__Data provided__
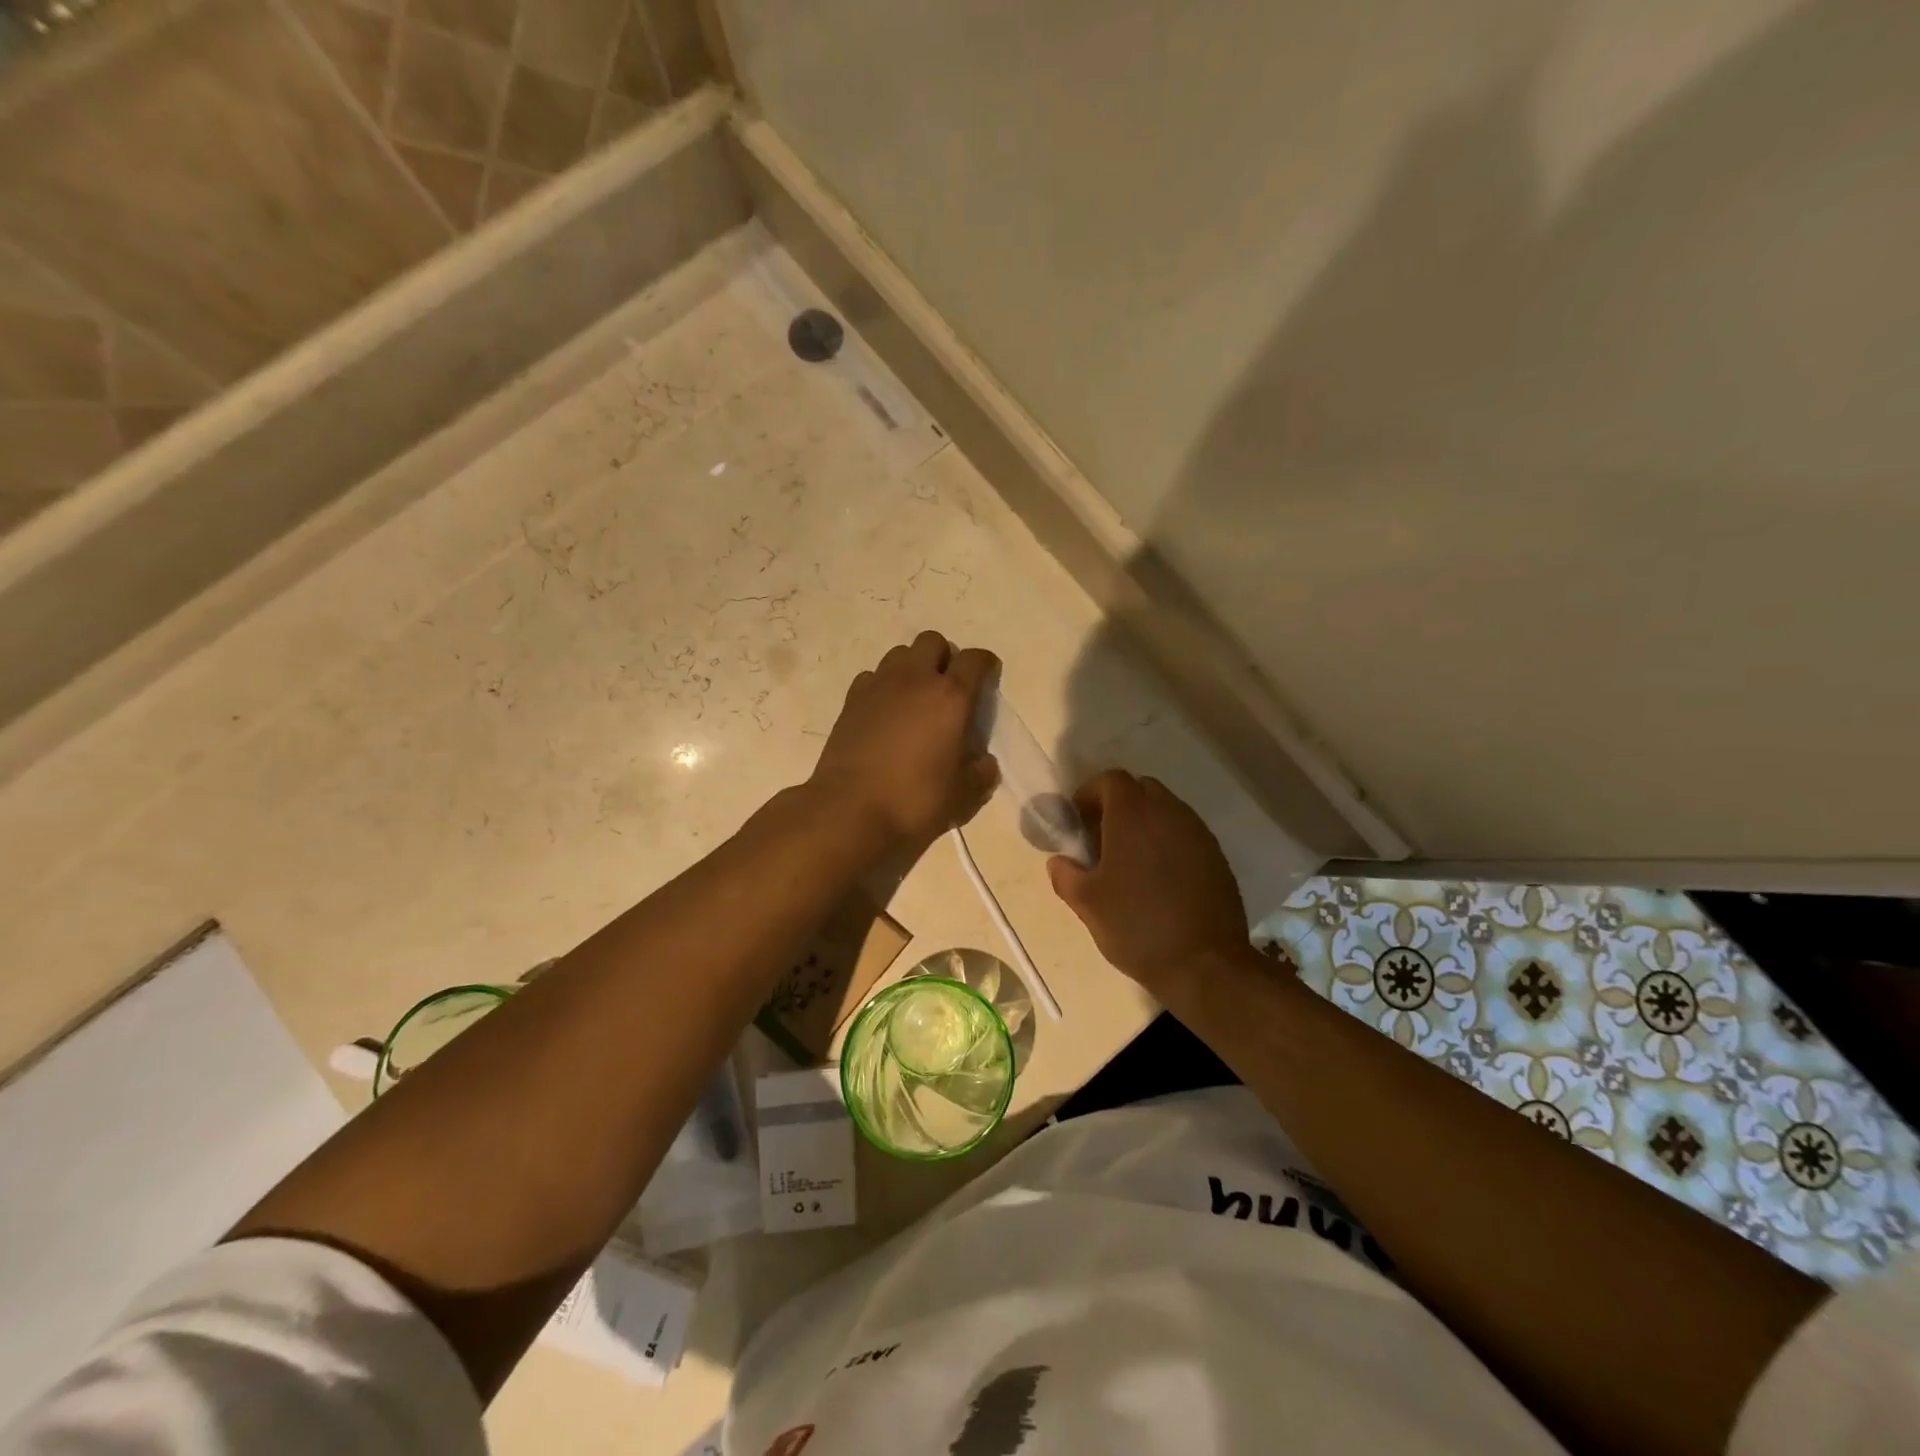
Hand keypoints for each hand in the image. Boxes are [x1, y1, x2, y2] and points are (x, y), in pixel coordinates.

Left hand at [809, 631, 1000, 845]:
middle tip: (947, 688)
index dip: (985, 664)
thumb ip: (981, 773)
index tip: (988, 677)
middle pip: (933, 641)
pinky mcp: (851, 699)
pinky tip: (884, 711)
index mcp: (951, 697)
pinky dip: (883, 685)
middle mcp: (915, 679)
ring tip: (914, 697)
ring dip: (912, 667)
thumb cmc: (915, 800)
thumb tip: (984, 762)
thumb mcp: (963, 795)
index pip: (974, 660)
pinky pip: (872, 676)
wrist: (851, 808)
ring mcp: (879, 685)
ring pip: (900, 653)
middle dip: (944, 657)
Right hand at [1048, 770, 1247, 993]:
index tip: (1079, 821)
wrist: (1205, 964)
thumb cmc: (1137, 927)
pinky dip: (1168, 842)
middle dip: (1119, 805)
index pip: (1111, 780)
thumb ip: (1065, 874)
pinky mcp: (1217, 856)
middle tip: (1103, 838)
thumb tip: (1060, 861)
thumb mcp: (1087, 904)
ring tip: (1131, 860)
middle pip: (1141, 789)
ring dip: (1146, 824)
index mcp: (1133, 815)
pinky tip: (1159, 878)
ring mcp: (1198, 833)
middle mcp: (1169, 813)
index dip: (1091, 794)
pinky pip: (1185, 834)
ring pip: (1166, 810)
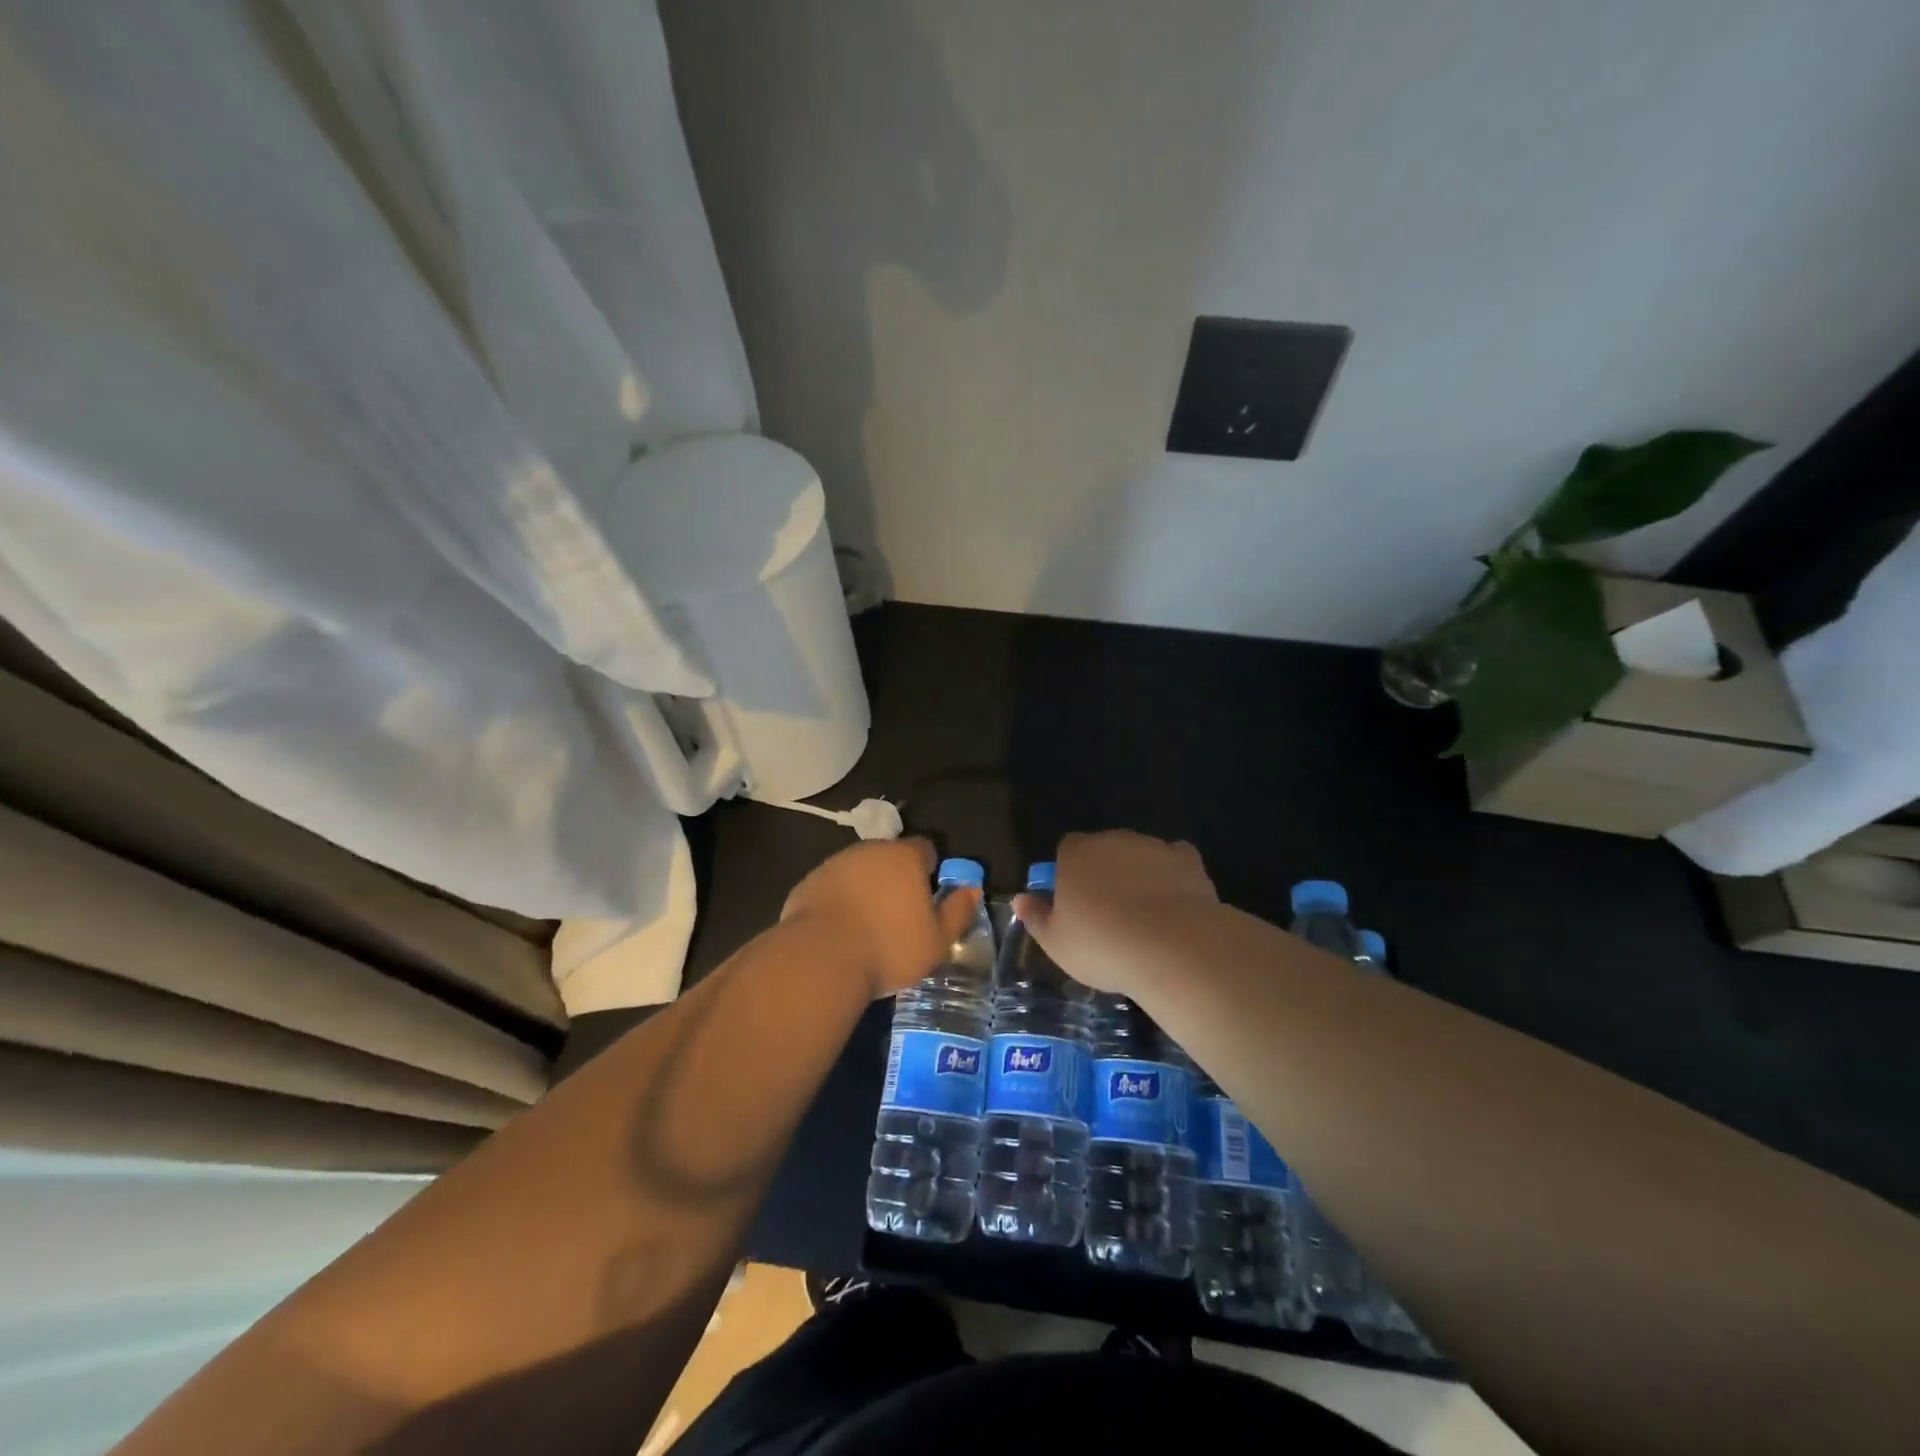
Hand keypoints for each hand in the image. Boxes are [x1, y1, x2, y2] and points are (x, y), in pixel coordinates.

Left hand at [781, 838, 979, 999]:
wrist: (820, 958)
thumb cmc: (889, 948)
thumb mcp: (937, 940)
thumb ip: (958, 911)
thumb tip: (972, 889)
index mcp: (905, 857)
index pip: (925, 849)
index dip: (929, 870)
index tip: (928, 898)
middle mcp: (869, 850)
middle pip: (889, 858)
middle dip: (896, 879)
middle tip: (899, 915)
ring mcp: (835, 864)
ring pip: (859, 871)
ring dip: (866, 889)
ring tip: (868, 926)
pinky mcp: (808, 883)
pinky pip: (833, 887)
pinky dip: (839, 901)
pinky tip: (840, 931)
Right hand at [1013, 830, 1218, 994]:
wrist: (1171, 946)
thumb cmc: (1102, 944)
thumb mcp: (1056, 942)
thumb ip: (1036, 917)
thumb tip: (1020, 899)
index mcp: (1076, 854)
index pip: (1067, 849)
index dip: (1070, 872)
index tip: (1074, 902)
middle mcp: (1112, 840)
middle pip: (1104, 849)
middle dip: (1105, 872)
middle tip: (1109, 912)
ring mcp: (1152, 846)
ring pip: (1139, 854)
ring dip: (1138, 873)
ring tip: (1145, 914)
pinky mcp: (1186, 859)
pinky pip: (1174, 860)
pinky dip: (1172, 874)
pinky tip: (1175, 901)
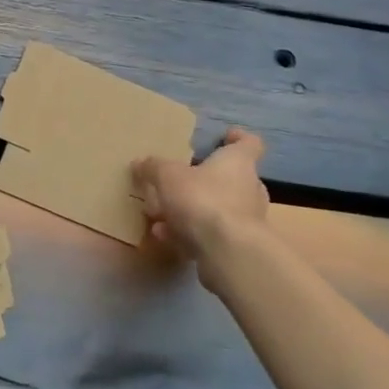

__Task statement__
The job is to set down the whole listing exactly, excluding any images.

__Exercise output__
Hand keypoints for each hand in the image. Boxes are [x1, y1, x2, y2] and points are (x, y), in pixel coordinates.

Left hand at [809, 631, 1000, 845]:
middle tip: (947, 688)
index dip: (985, 664)
thumb ip: (981, 773)
index tip: (988, 677)
middle pip: (933, 641)
pinky mcp: (851, 699)
pinky tip: (884, 711)
index mcp: (951, 697)
pinky dip: (883, 685)
middle mcp: (915, 679)
ring tip: (914, 697)
ring dip: (912, 667)
thumb cmc: (915, 800)
thumb tip: (984, 762)
thumb mcp: (963, 795)
index pip: (974, 660)
pinky pip: (872, 676)
wrist: (851, 808)
ring mcp: (879, 685)
ring pip: (900, 653)
middle dip: (944, 657)
Right hand at [1048, 770, 1247, 993]:
index tip: (1079, 821)
wrist: (1205, 964)
thumb cmc: (1137, 927)
pinky dip: (1168, 842)
middle dip: (1119, 805)
index pip: (1111, 780)
thumb ip: (1065, 874)
pinky mcp: (1217, 856)
middle tip: (1103, 838)
thumb tip: (1060, 861)
thumb mcp: (1087, 904)
ring tip: (1131, 860)
middle pip: (1141, 789)
ring dip: (1146, 824)
index mcp: (1133, 815)
pinky tip: (1159, 878)
ring mcp: (1198, 833)
middle mcp: (1169, 813)
index dip: (1091, 794)
pinky pip: (1185, 834)
ring pip: (1166, 810)
Hand keypoints for each hand in the image. Boxes are [x1, y1, x2, y2] and points are (x, y), in pixel coordinates.

Left hand at [781, 838, 979, 999]:
wrist: (820, 958)
thumb cmc: (889, 948)
thumb mcp: (937, 940)
thumb ip: (958, 911)
thumb tip: (972, 889)
index mcp: (905, 857)
index pip: (925, 849)
index dip: (929, 870)
index tip: (928, 898)
middle mcp: (869, 850)
middle pip: (889, 858)
middle dip: (896, 879)
middle tip: (899, 915)
ring mcp: (835, 864)
ring pip: (859, 871)
ring dip: (866, 889)
ring tip: (868, 926)
pinky mcp: (808, 883)
pinky pip: (833, 887)
pinky dip: (839, 901)
pinky tip: (840, 931)
Right hand at [1013, 830, 1218, 994]:
wrist: (1171, 946)
thumb cmc: (1102, 944)
thumb mcp: (1056, 942)
thumb ip: (1036, 917)
thumb tip: (1020, 899)
index mcp: (1076, 854)
index pip: (1067, 849)
index dip: (1070, 872)
index tip: (1074, 902)
middle mcp: (1112, 840)
middle pip: (1104, 849)
middle dip: (1105, 872)
middle tip: (1109, 912)
ring mcp: (1152, 846)
ring pip: (1139, 854)
ring dip: (1138, 873)
ring tip: (1145, 914)
pinky mcp: (1186, 859)
pinky pip: (1174, 860)
pinky dip: (1172, 874)
pinky tip: (1175, 901)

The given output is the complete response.